Je souhaite attirer votre attention sur la situation de Monsieur Lassana KONATE, aujourd'hui placé en rétention au centre de Bobigny depuis le 29 juin.
Monsieur KONATE fait partie de ces 40 locataires sans papiers de la clinique Michelet, transformée en chambres en location par un marchand de sommeil peu scrupuleux.
Cette situation a généré beaucoup d'émotion dans la ville, de nombreuses interventions du Maire, de la municipalité, des association et du comité de soutien.
A ce jour 36 d'entre eux ont été régularisés, mais les quatre derniers, dont Monsieur Lassana KONATE, sont maintenus en situation irrégulière et sommés de quitter le territoire Français.
Pourtant, rien ne justifie cette différence de traitement pour Monsieur KONATE, bien au contraire.
Il réside en France depuis cinq ans. Titulaire de diplômes de l'enseignement supérieur, de culture francophone, il maîtrise la langue française à l'oral comme à l'écrit et est parfaitement intégré à la société française.
Il paie chaque mois le loyer au propriétaire de l'ancienne clinique Michelet à Bondy. Il a obtenu une promesse d'embauche en qualité d'électricien.

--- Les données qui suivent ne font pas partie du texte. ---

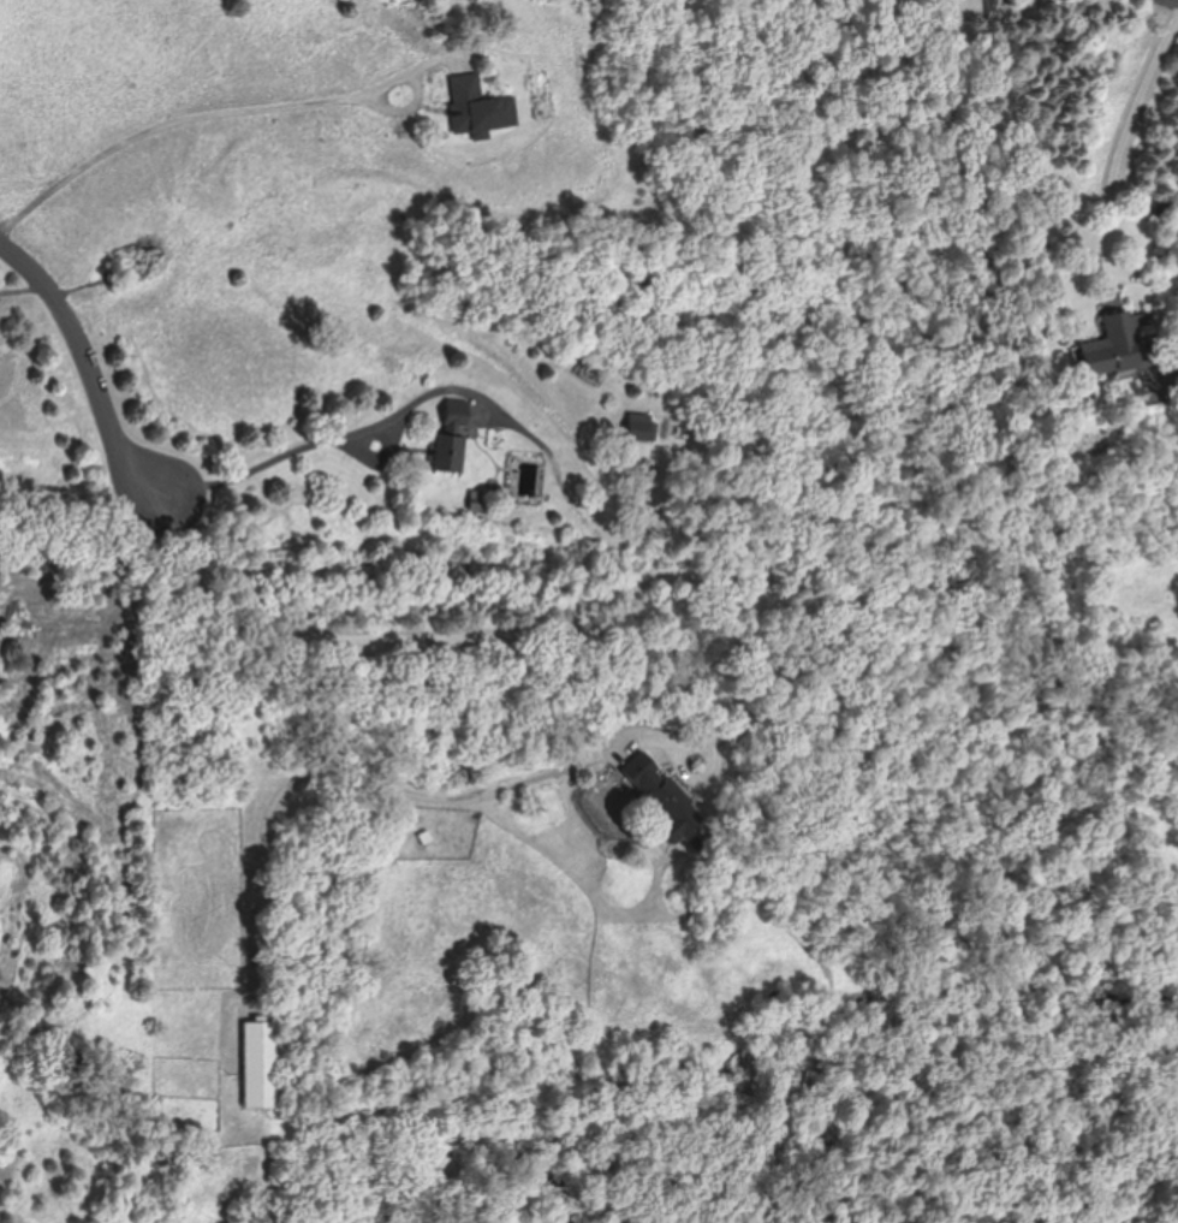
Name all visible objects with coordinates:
road: (399, 79)
building: (478, 108)
road: (167, 124)
road: (1124, 151)
building: (1111, 349)
road: (88, 367)
road: (383, 424)
building: (640, 427)
building: (452, 438)
road: (262, 466)
road: (490, 629)
road: (805, 670)
road: (298, 732)
road: (467, 800)
building: (660, 803)
building: (261, 1063)

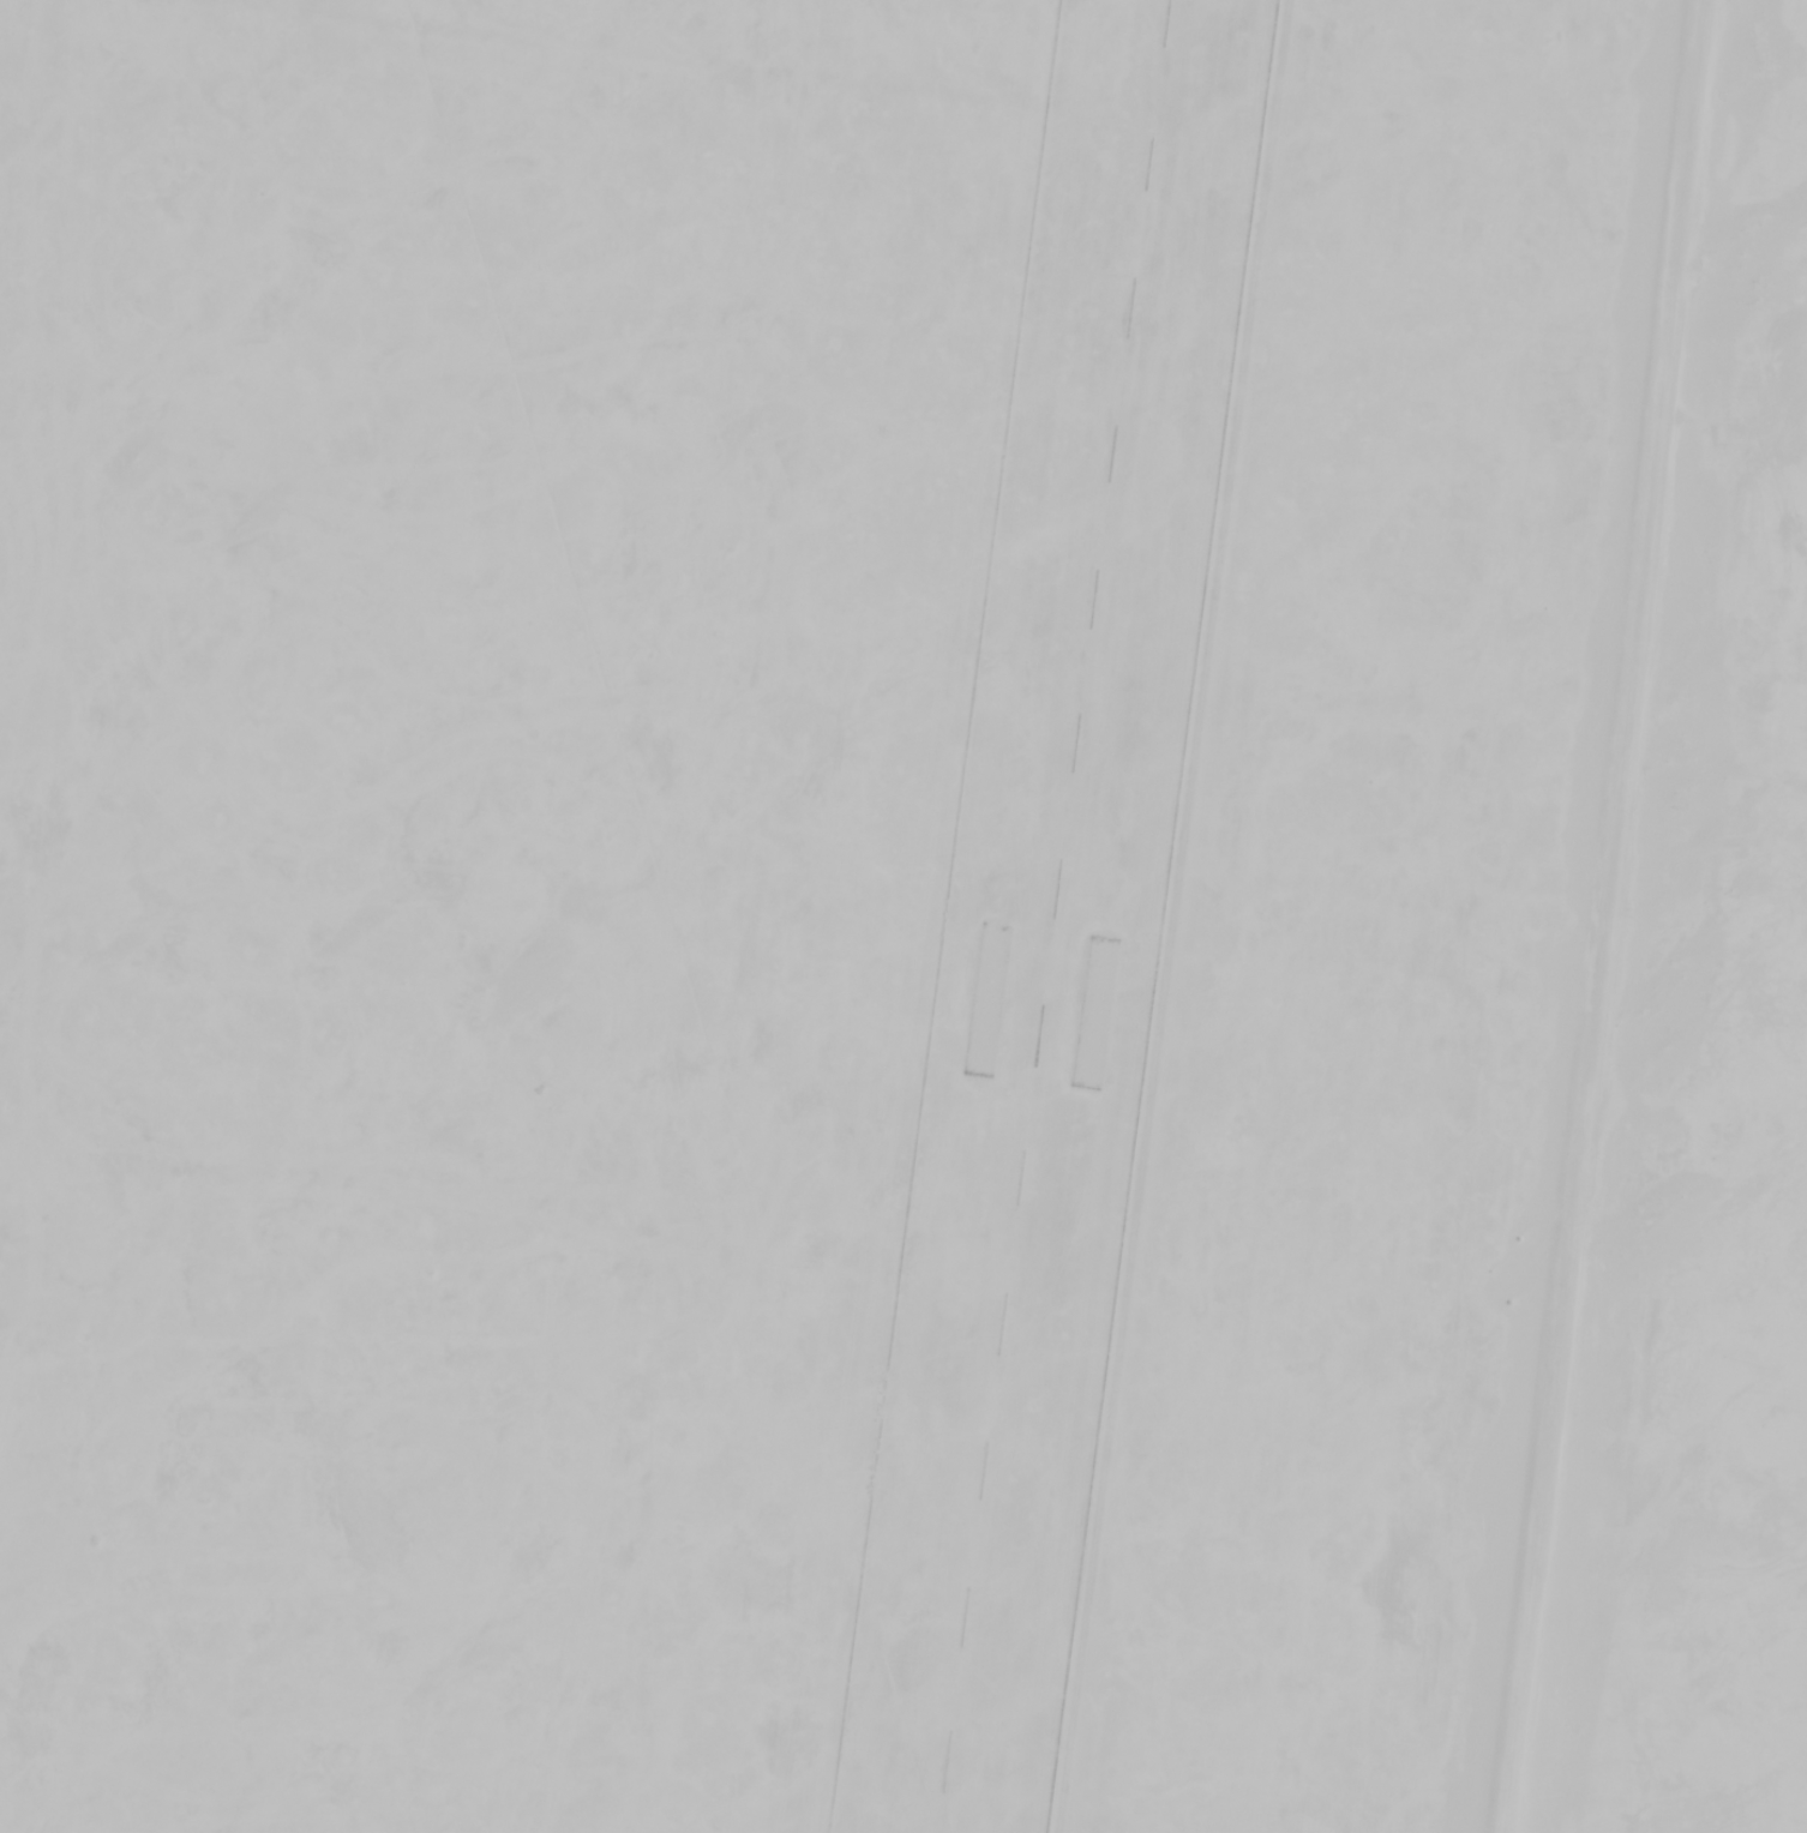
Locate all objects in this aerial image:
building: (349, 492)
building: (1795, 712)
airport runway: (1046, 916)
road: (1582, 916)
building: (1792, 977)
building: (1766, 1173)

Il n'a par ailleurs plus aucune attache en Afrique, puisqu'il est aujourd'hui orphelin et n'a ni frère ni sœur , ni autre famille au pays.
Un fait nouveau vient de renforcer sérieusement la nécessité de revoir la décision prise à l'encontre de Monsieur KONATE. Sa compagne, Melle GARCIA RIOS Eliana, kinésithérapeute à l'Hôpital Armand Trousseau à Paris, est enceinte de trois mois et engagée dans une grossesse difficile, nécessitant un suivi strict et la présence de son ami auprès d'elle.

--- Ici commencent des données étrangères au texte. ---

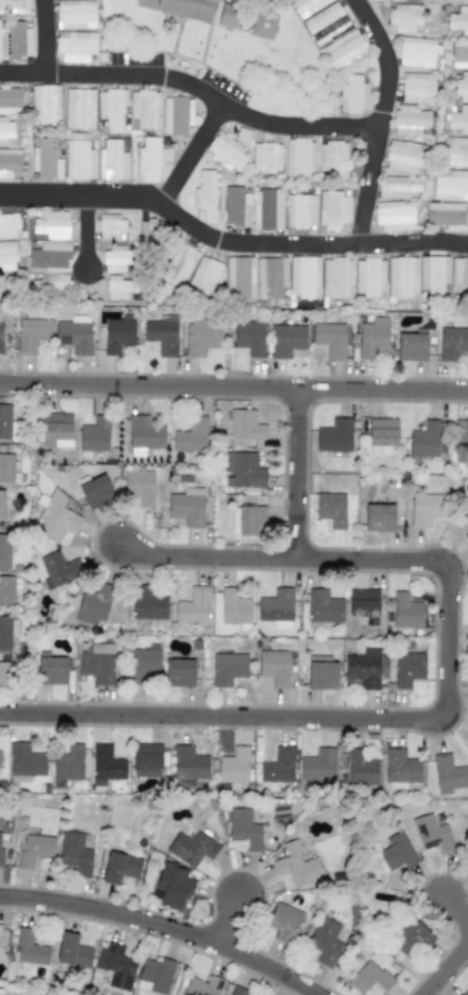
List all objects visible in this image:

Un recours gracieux a d'ailleurs été déposé en préfecture, à votre attention, avec les pièces justificatives de l'état de santé de sa compagne.
Toutes ces informations devraient normalement, au regard des droits de l'Homme et de l'Enfant, conduire à réexamen favorable à une régularisation sur le territoire national de Monsieur KONATE.
Je vous serais gré, Monsieur le Préfet, de bien vouloir, prendre en considération l'évolution de ce dossier et permettre un réexamen favorable de sa demande de régularisation.
Je vous prie de bien vouloir agréer, Monsieur le Préfet, l'expression de ma haute considération.